The commission, to be established within six months, is cast by sources as a mechanism for preventing strikes across the public sector, which would have the potential to cripple a minority government reliant on opposition co-operation.
The draft written agreement between the two parties is understood to focus on the mechanics of how a minority government would work. It is understood to contain about 30 bullet points dealing with broad policy areas.
The document is expected to be finalised in the coming days, which would letFine Gael press ahead with its talks with Independent deputies. A Fianna Fáil source described the commission as a benchmarking-type process” that is likely to look at all pay levels. Submissions from interest groups and comparisons to other countries are expected, as are measures to tackle the “casualisation” of work, such as zero hour contracts. Fine Gael is likely to oppose a return to benchmarking.
On the economy, the agreement commits to dividing the so-called fiscal space – the possible future resources available to the government – on a 2:1 ratio between spending increases and tax cuts.
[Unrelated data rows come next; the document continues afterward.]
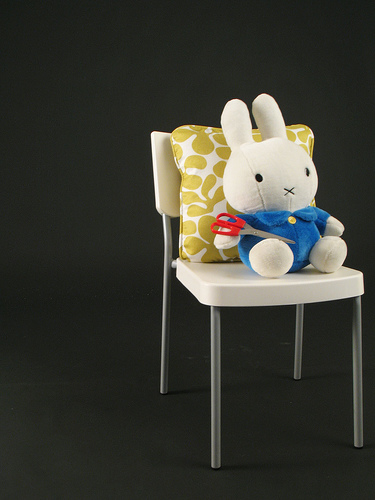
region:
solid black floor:
[15, 406, 148, 459]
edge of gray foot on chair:
[146, 387, 182, 403]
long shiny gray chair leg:
[206, 316, 237, 476]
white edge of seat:
[192, 274, 352, 324]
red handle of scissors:
[204, 209, 250, 234]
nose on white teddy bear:
[279, 180, 313, 205]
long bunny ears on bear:
[217, 84, 305, 145]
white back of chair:
[126, 123, 201, 214]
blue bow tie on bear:
[247, 200, 346, 234]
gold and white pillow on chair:
[156, 108, 325, 314]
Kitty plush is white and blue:
[195, 81, 349, 282]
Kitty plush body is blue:
[230, 202, 330, 257]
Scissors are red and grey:
[200, 206, 299, 249]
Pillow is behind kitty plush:
[157, 113, 330, 267]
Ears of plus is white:
[201, 85, 302, 148]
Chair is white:
[130, 116, 373, 471]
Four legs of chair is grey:
[150, 303, 368, 483]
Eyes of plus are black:
[245, 160, 315, 187]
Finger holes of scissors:
[203, 201, 250, 239]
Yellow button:
[281, 213, 298, 225]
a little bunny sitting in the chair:
[205, 94, 352, 269]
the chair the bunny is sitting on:
[139, 131, 358, 490]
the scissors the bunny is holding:
[215, 212, 291, 246]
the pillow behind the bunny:
[169, 125, 320, 263]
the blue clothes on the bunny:
[230, 207, 340, 272]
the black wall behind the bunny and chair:
[1, 1, 369, 493]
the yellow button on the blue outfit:
[284, 214, 294, 223]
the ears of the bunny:
[220, 98, 284, 143]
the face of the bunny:
[247, 155, 316, 210]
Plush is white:
[199, 82, 354, 281]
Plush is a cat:
[191, 77, 359, 289]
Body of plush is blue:
[196, 90, 361, 282]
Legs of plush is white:
[247, 230, 348, 273]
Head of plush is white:
[214, 138, 329, 212]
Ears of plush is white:
[214, 88, 294, 145]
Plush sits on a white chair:
[139, 89, 374, 474]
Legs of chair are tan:
[152, 307, 371, 484]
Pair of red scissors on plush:
[204, 204, 296, 249]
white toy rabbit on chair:
[209, 87, 356, 280]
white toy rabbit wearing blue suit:
[209, 88, 355, 284]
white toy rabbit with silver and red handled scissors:
[206, 85, 352, 276]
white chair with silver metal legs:
[145, 120, 370, 469]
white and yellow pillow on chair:
[170, 113, 317, 257]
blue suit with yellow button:
[225, 199, 337, 272]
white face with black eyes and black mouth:
[218, 135, 318, 221]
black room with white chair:
[1, 1, 369, 491]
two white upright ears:
[217, 91, 286, 151]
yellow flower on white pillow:
[184, 210, 244, 259]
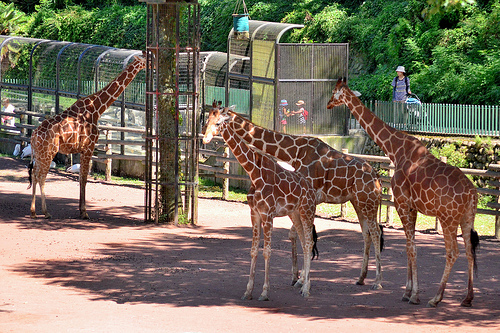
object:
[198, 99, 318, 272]
giraffes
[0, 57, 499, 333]
zoo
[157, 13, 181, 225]
tree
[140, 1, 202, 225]
cage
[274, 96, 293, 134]
children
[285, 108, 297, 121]
treats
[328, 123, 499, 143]
perimeter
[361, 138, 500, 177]
wall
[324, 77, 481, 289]
giraffe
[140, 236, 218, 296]
shadow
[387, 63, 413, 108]
person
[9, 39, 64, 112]
pen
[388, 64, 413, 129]
people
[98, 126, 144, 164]
fence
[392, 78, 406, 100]
shirt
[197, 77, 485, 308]
three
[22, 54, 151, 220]
alone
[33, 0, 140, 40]
trees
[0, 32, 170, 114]
enclosure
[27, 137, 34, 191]
tail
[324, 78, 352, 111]
head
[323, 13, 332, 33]
leaves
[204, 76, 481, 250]
together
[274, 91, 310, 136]
two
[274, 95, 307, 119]
playing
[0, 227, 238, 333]
ground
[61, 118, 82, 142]
sunlight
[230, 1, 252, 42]
object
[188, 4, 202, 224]
pole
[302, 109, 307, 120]
pack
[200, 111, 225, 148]
face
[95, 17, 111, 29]
green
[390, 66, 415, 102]
woman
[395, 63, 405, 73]
hat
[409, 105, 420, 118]
child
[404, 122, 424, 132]
stroller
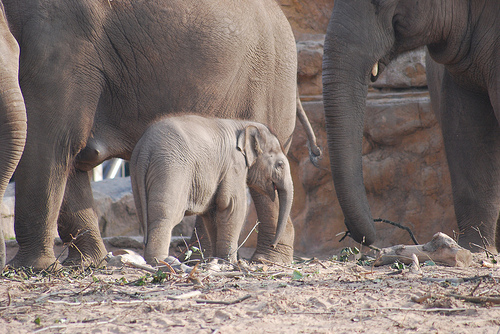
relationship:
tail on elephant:
[293, 91, 324, 163] [155, 130, 339, 277]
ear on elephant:
[230, 127, 271, 166] [127, 115, 294, 270]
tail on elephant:
[293, 91, 324, 163] [2, 2, 317, 272]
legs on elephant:
[13, 100, 111, 270] [430, 53, 499, 254]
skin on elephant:
[114, 5, 281, 111] [320, 0, 499, 256]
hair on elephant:
[149, 110, 221, 123] [130, 110, 292, 261]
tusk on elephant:
[360, 58, 381, 87] [329, 3, 499, 245]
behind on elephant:
[132, 119, 172, 188] [138, 112, 340, 262]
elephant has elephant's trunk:
[127, 115, 294, 270] [264, 170, 294, 254]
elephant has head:
[320, 0, 499, 256] [345, 3, 493, 58]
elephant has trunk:
[320, 0, 499, 256] [315, 63, 387, 253]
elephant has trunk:
[320, 0, 499, 256] [322, 69, 389, 246]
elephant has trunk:
[320, 0, 499, 256] [323, 2, 378, 244]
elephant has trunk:
[127, 115, 294, 270] [121, 99, 299, 279]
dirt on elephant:
[166, 141, 231, 181] [111, 104, 302, 261]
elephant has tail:
[127, 115, 294, 270] [133, 152, 158, 255]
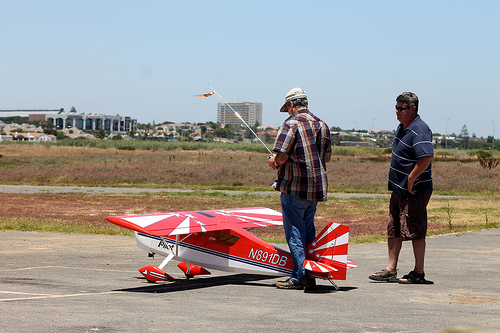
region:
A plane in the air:
[196, 88, 221, 100]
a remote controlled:
[219, 99, 271, 156]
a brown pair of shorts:
[386, 185, 432, 240]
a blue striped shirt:
[387, 122, 436, 193]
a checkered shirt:
[270, 111, 330, 203]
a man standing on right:
[367, 90, 438, 285]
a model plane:
[102, 200, 358, 289]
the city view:
[1, 95, 496, 147]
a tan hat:
[277, 85, 307, 110]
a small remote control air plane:
[105, 187, 352, 293]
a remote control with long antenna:
[195, 75, 287, 170]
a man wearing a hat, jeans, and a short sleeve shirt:
[255, 75, 345, 290]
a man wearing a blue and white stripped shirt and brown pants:
[367, 82, 433, 282]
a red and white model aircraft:
[103, 191, 358, 293]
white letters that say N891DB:
[243, 242, 296, 271]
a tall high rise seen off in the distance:
[211, 98, 267, 131]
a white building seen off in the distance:
[28, 105, 134, 143]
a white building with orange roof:
[6, 128, 58, 146]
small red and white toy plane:
[103, 195, 367, 302]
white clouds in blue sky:
[40, 23, 95, 55]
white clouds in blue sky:
[328, 47, 357, 78]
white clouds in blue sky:
[136, 30, 177, 76]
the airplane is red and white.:
[102, 203, 354, 294]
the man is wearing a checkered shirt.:
[271, 112, 332, 199]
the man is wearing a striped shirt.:
[390, 119, 433, 196]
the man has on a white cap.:
[281, 85, 311, 105]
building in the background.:
[216, 100, 256, 126]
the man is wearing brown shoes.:
[369, 268, 425, 285]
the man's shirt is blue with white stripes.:
[388, 117, 436, 196]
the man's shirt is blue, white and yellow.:
[271, 112, 330, 202]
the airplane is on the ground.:
[105, 211, 351, 293]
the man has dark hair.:
[396, 90, 418, 116]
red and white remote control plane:
[129, 193, 289, 325]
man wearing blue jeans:
[285, 194, 313, 244]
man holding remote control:
[233, 84, 275, 166]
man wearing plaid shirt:
[274, 122, 298, 163]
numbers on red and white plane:
[245, 235, 286, 280]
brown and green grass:
[128, 136, 167, 181]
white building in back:
[46, 101, 141, 151]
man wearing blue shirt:
[396, 148, 423, 176]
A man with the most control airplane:
[103, 71, 363, 303]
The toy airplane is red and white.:
[112, 195, 360, 303]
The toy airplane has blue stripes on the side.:
[143, 233, 298, 277]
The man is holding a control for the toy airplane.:
[196, 81, 276, 165]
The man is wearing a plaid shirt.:
[268, 110, 330, 200]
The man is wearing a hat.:
[279, 84, 309, 113]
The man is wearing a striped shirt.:
[368, 125, 440, 190]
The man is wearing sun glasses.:
[390, 103, 421, 113]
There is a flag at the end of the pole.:
[197, 86, 218, 101]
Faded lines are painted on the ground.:
[10, 256, 92, 306]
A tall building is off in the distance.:
[219, 96, 261, 128]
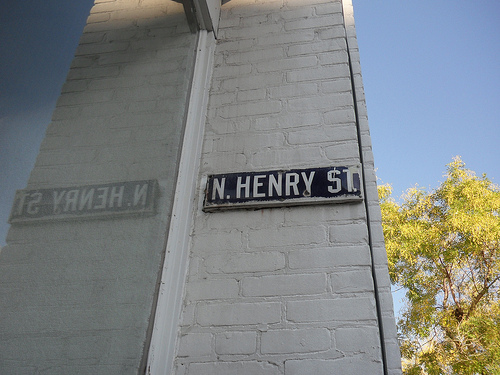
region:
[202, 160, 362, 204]
Black sign on building.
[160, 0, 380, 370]
Gray bricks on the building.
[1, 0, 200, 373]
Glass on the building.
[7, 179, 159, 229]
Reflection in the glass.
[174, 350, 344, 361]
Mortar between the bricks.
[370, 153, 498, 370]
Tree in the back ground.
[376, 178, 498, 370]
Green leaves on the tree.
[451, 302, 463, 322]
Brown nest in the tree.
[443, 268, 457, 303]
Brown tree branch.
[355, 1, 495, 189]
Blue sky in the background.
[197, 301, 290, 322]
White brick on a building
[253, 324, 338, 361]
White brick on a building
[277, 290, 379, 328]
White brick on a building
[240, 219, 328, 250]
White brick on a building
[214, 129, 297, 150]
White brick on a building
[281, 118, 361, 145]
White brick on a building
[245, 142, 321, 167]
White brick on a building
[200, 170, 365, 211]
White and black sign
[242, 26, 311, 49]
White brick on a building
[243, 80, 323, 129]
White brick on a building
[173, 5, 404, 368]
White column made of brick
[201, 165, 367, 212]
Old wooden sign on brick column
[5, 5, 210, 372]
Clear glass window on building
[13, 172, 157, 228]
Reflection of street sign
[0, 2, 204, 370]
Reflection of brick column in window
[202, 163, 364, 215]
Street sign with N. Henry St written on it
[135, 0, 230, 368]
White wooden window frame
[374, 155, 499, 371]
Tree with full leaf coverage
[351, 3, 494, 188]
Cloudless summer sky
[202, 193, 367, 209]
Faded paint on street sign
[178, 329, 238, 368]
White painted brick on building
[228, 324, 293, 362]
White painted brick on building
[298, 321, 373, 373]
White painted brick on building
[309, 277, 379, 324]
White painted brick on building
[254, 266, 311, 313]
White painted brick on building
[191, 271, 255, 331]
White painted brick on building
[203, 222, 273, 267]
White painted brick on building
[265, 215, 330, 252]
White painted brick on building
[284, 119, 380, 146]
White painted brick on building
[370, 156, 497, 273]
Large green tree top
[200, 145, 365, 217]
a sign on a wall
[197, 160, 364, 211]
sign is black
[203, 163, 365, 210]
sign has white letters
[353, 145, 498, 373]
a tree on side a buiding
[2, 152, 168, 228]
a sign reflected on a window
Minister for Finance Michael Noonan this week said the amount of money available next year for new tax and spending commitments is about €900 million, €400 million more than had been estimated during the general election.
The improving economy has led to calls from public sector workers such as gardaí, teachers and nurses for pay increases, particularly for recently recruited personnel.
Following the collapse in the public finances the Fianna Fáil-Green Party government reduced pay rates for new staff by 10 per cent. Subsequent pay agreements implemented by Fine Gael and Labour exacerbated the problem for new entrants by abolishing key allowance payments.
The Fine Gael election manifesto proposed a “public service remuneration commission” comprising independent experts to advise on future pay before the Lansdowne Road agreement expires in 2018.
Talks continue today between Fine Gael and Fianna Fáil. Fianna Fáil is seeking a 15 per cent increase in rent supplement. It is understood Fine Gael has been advised against this by the Department of Social Protection. However, Fianna Fáil and Fine Gael are expected to sign off on their deal today, with Independent TDs then expected to meet Fine Gael for negotiations.
Tensions remained between the sides last night over comments by Minister for Health Leo Varadkar that suspending water charges was not in the public interest.
While the Lansdowne Road Agreement is not due to expire until September 2018, sources from across the political spectrum acknowledge it will be extremely difficult to withstand pressure for pay claims before that.
It is understood, however, that the commission proposed in the Fine Gael-Fianna Fáil document will emphasise entry level pay, although it is felt this could lead to knock on pay claims among longer serving public sector workers.
“It’s looking at entry level pay and you can’t look at that unless all others get a raise as well,” said one source. “It is a mechanism to prevent all the threatened strikes.”
The agreement is also expected to commit Fianna Fáil to allowing Fine Gael introduce three budgets, as has been requested by a number of Independents in negotiations with Mr Kenny’s party.